- 21 Dec 18
It's Christmas Time, There's No Need To Be Afraid...Or Is There? Pat Carty, pictured above with several of his showbiz pals, uncorks a bottle of wine, settles in front of his gramophone, and braces himself for a walk on the festive wild side – which includes several classics, a few dodgy efforts, and one or two outright turkeys.
During the Commonwealth of England, famed party animal and good time merchant Oliver Cromwell prohibited all celebrations of the Christmas holiday, including the singing of Christmas songs, for lo, they were pagan and sinful. Perhaps that mean bastard wasn’t all bad. No such luck in our age of reason. Let us open our account of all things yule with a few of the best – and end with a twist in this tale of Christmas excess.
Santa Claus Is Coming To Town – Bruce Springsteen
Springsteen and The E-Street Band could do a live arrangement of an accountancy report and it would still rock, so no surprise that this is a charmer. “Clarence, you been rehearsing real hard, so Santa’ll bring you a new saxophone?” The Greatest live act the planet has ever known sound like they’re arsing around and having a good time, and you will too. It could be one of those great rockers hidden away on The River by the time the lads are finished pummelling it. They don’t call him The Boss for a laugh. One of the better ones.

Task goal:
Answer these questions from the Christmas music article.
(a) Who banned Christmas celebrations during the Commonwealth of England?
(b) Which Bruce Springsteen album does the article name?
(c) In the quoted line, what will Santa bring Clarence?

Data to examine:
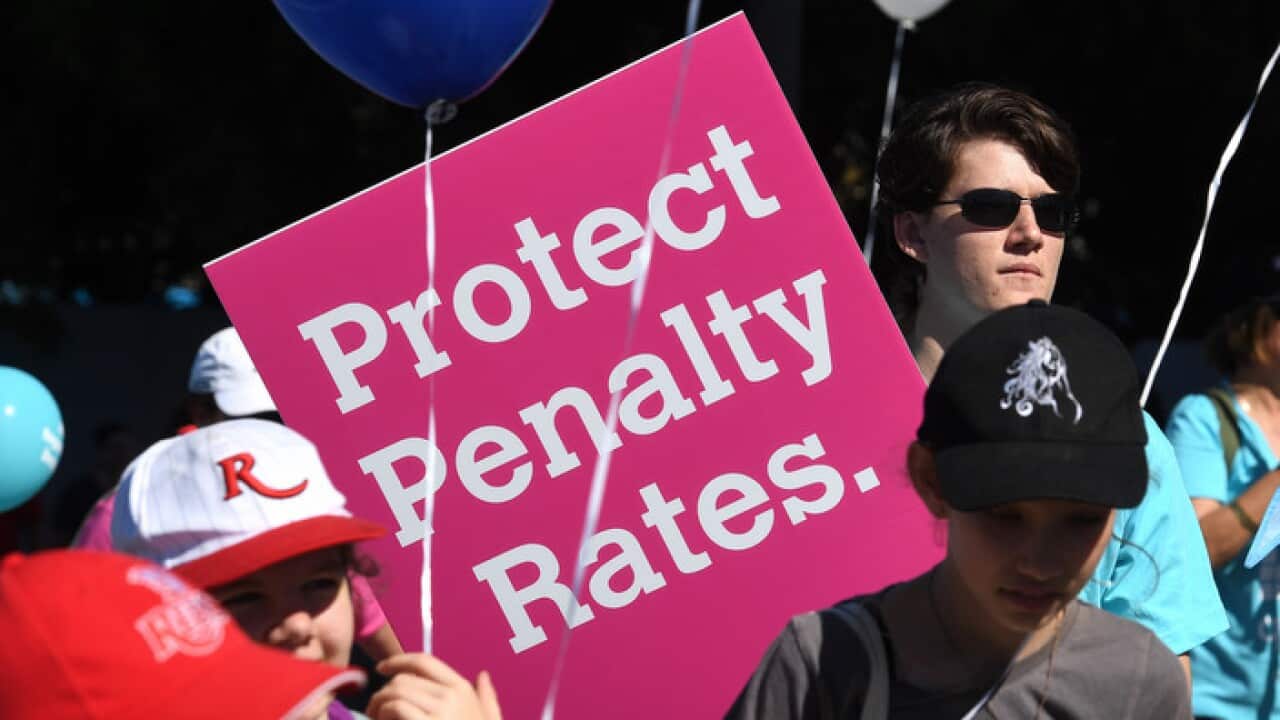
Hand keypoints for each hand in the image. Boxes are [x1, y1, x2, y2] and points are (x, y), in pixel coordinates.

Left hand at [365, 653, 501, 719]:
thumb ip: (488, 698)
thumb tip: (483, 675)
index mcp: (463, 689)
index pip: (424, 661)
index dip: (398, 661)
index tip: (382, 669)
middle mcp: (451, 695)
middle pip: (404, 679)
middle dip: (384, 691)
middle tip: (376, 709)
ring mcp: (439, 712)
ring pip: (395, 692)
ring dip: (378, 704)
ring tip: (376, 718)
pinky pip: (395, 708)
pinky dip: (382, 715)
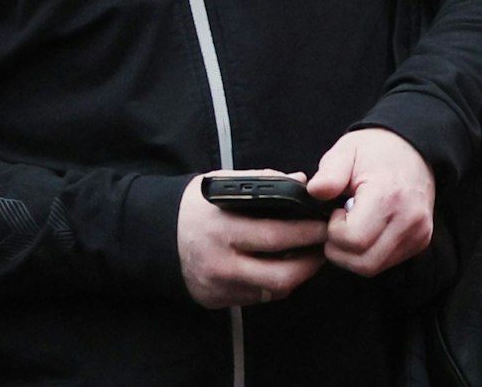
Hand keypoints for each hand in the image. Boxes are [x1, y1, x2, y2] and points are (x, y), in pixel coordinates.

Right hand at [178, 172, 328, 308]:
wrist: (157, 234)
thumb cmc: (195, 206)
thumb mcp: (221, 183)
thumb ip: (260, 182)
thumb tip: (299, 181)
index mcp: (223, 228)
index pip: (275, 235)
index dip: (306, 233)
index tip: (325, 224)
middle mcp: (221, 262)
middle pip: (281, 274)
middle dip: (311, 261)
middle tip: (324, 246)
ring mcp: (219, 286)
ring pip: (273, 291)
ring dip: (297, 275)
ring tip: (308, 256)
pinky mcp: (217, 300)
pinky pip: (258, 298)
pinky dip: (275, 284)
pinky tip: (281, 267)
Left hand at [307, 129, 435, 276]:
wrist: (414, 148)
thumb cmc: (376, 150)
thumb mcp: (346, 151)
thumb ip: (329, 173)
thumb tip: (314, 191)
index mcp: (387, 195)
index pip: (354, 239)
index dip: (334, 232)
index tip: (334, 213)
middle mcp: (408, 219)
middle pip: (364, 263)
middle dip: (340, 250)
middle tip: (337, 225)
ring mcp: (418, 233)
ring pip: (374, 267)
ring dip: (353, 256)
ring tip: (351, 227)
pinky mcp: (420, 241)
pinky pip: (387, 262)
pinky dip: (369, 254)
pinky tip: (366, 230)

Solution for this problem:
(a) Oliver Cromwell
(b) The River
(c) A new saxophone